More than 100 million people in America are saddled with medical bills they cannot pay. It was the first headline finding of KHN senior correspondent Noam N. Levey’s yearlong investigation into a staggering failure of U.S. health care: It systematically pushes patients into debt.
KHN’s **Diagnosis: Debt** project pulled back the curtain on this crisis, the true scale of which had been obscured even from many policymakers and medical practitioners. The investigation – in digital, audio and broadcast stories – exposed what is now an epidemic of medical debt that is now a defining feature of the nation’s health care system.
**Diagnosis: Debt** has catalyzed a growing national discussion about medical debt. KHN’s findings were cited prominently in a successful November ballot initiative in Arizona to expand patient protections. And federal regulators at the CFPB asked subjects from Levey’s story to provide public testimony about nursing homes suing friends and families of residents and then stepped up investigation of the industry’s debt collection practices.

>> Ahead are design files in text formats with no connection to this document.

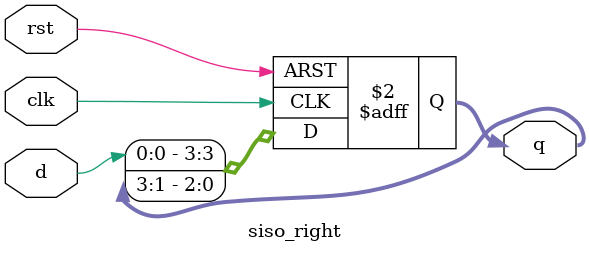
<source format=sv>
`timescale 1ns/1ps
module siso_right(
  input clk, rst, d,
  output reg [3:0] q
);
  always @(posedge clk or posedge rst) begin
    if (rst)
      q <= 4'b0000;
    else
      q <= {d, q[3:1]};
  end
endmodule

</source>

The stories prompted good Samaritans to come forward to help relieve the debts of people profiled by KHN, several of whom had their entire debt settled, KHN learned. In December, Aledade, a physician-led company that supports primary care providers, cited the project when it paid to help retire the debt of more than 85,000 patients in Louisiana and Mississippi. In the announcement, Aledade founder Dr. Farzad Mostashari called the series “a complete and utter indictment of the financial structures in our health care system.”
The project found a large and engaged readership. As a public service, KHN provides all of its coverage to any news outlet to re-publish. And hundreds of media outlets picked up our **Diagnosis: Debt** stories. The stories frequently appeared in the “Top Stories” in Apple News. Our coordinated social media posts with NPR garnered hundreds of thousands of views and thousands of comments. Key stories were translated for Spanish and Chinese audiences.
Levey’s findings informed an episode of Tradeoffs, a health care podcast. A callout to readers pulled in hundreds more heart-wrenching stories, which we expect to inform further reporting this year.
The guiding imperative of **Diagnosis: Debt** was to bring to light the sacrifices of Americans victimized by a system that is supposed to take care of them. Building on hundreds of interviews with patients and families, KHN and our partners at NPR and CBS News gave voice to families forced from their homes, new parents driven to take on extra work, and retirees pushed to bankruptcy because of debt. They were people like Monica Reed, a Knoxville woman whose cancer left her with $10,000 in bills. “I just don’t buy a lot of food, just plain and simple” she said. Or Penelope Wingard, a North Carolina woman who could not book appointments when she fell behind on bills. “My hair hadn’t even grown back from chemo,” she said, “and I couldn’t see my oncologist.”
The project drew on a nationwide poll designed with KFF, new research into debt and hospital finances, and original investigations by KHN reporters. These included a review of thousands of court records to expose debt collection by nursing homes, an analysis of hospital contracts obtained through public records requests, and a yearlong examination of billing policies at hundreds of U.S. hospitals, many of whom resisted public disclosures.
Context about the project:
One of the health systems – Atrium Health, a public hospital system based in Charlotte – threw up multiple barriers to our requests, bringing in an outside counsel and threatening that our records request would cost thousands of dollars to fulfill.
Our investigation of nursing homes that sue the friends and family of residents was based on a database KHN constructed from New York court records. Working over many months, Levey looked at four years of records in one New York county, searching for cases in which nursing homes in the county filed debt collection cases. Each case was entered into a database with key pieces of information, including the debt, who was sued, what allegation was made and how the case was resolved.
We also built a database with public records we obtained from public university hospital systems to analyze how these health systems were using a patient financing company. We entered data from several years’ worth of biweekly reports filed by the company that outlined which loan products patients were in at each hospital. We then analyzed this data to explore how growing numbers of patients were ending up in higher-interest loans the longer each hospital system used the financing company.
The largest database KHN created was built with information gathered about the financial assistance and collection policies of more than 500 hospitals nationwide. We looked at thousands of pages of hospital policies to find what standards hospitals were using to grant assistance and what kind of things hospitals would do to collect unpaid bills, such as suing patients or denying them care. Thousands of pieces of information were entered into the database and analyzed to better understand the prevalence of aggressive collection actions and the wide variation in hospital policies. The database also informed an online interactive map that allows readers to see information about each of the hospitals we researched.
What can other journalists learn from this project?
Collecting and verifying the data in the project’s databases was extremely laborious and time consuming. While it relied on deep thinking and a lot of digging, the tools of the data work were not technically sophisticated. Asking the right questions and methodically organizing the answers can create powerful reporting tools.